Extracted data section start

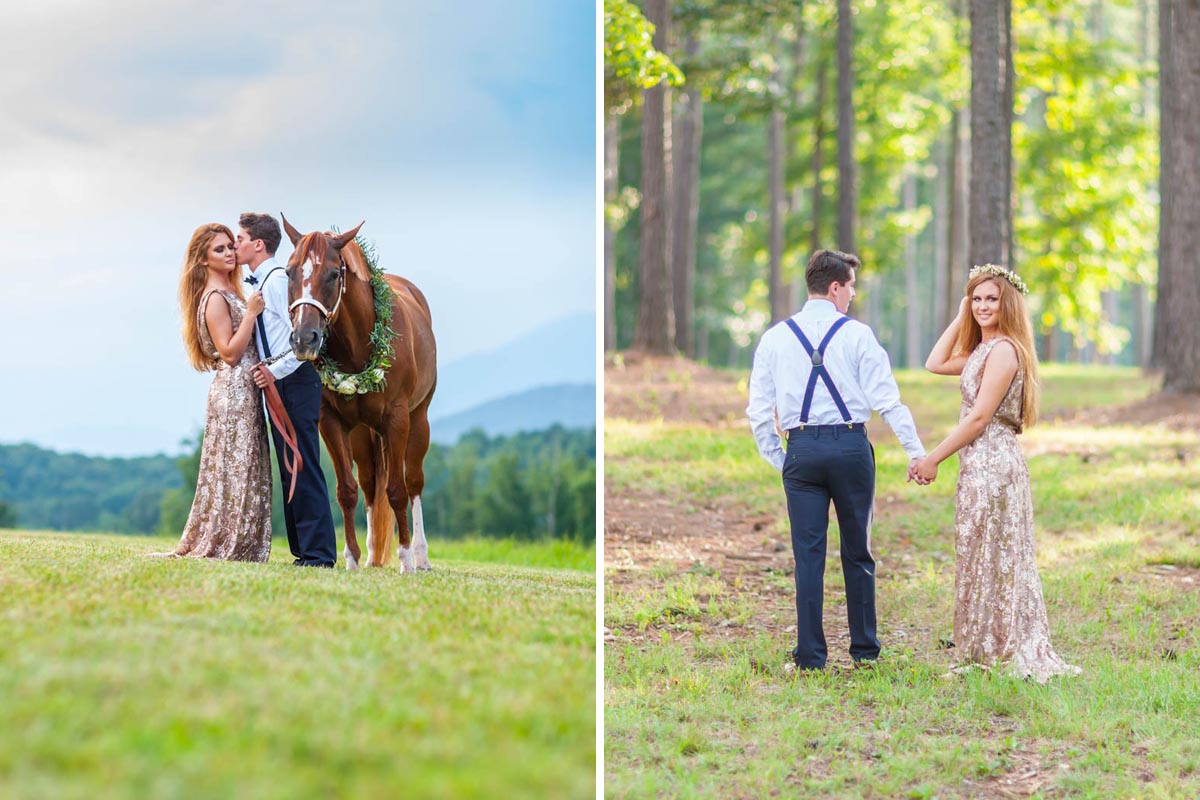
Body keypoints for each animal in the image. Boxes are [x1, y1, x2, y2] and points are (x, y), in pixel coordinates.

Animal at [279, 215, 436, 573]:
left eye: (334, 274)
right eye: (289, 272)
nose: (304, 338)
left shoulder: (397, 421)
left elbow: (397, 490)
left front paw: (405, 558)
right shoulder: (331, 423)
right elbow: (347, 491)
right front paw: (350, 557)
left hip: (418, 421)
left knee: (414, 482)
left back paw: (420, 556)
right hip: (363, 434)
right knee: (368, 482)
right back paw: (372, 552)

Extracted data section end
Extracted data section start

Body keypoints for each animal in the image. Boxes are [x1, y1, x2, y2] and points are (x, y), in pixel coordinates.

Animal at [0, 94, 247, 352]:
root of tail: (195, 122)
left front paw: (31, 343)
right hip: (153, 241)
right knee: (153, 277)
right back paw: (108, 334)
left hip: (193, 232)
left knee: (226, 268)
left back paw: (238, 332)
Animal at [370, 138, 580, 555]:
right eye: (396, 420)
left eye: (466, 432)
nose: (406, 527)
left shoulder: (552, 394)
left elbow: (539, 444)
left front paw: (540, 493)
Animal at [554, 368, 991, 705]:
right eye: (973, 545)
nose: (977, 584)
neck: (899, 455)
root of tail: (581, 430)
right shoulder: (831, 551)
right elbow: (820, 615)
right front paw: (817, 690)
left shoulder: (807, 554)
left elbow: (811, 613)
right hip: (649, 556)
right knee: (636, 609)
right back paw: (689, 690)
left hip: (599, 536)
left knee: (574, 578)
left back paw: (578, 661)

Extracted data section end

**What is needed**: In the listing above, start at the line with "left knee: (414, 482)", go on through the line with "right back paw: (372, 552)", and copy each of those lines exactly; leave out all the rest.

**Written solution**:
left knee: (414, 482)
left back paw: (420, 556)
right hip: (363, 434)
right knee: (368, 482)
right back paw: (372, 552)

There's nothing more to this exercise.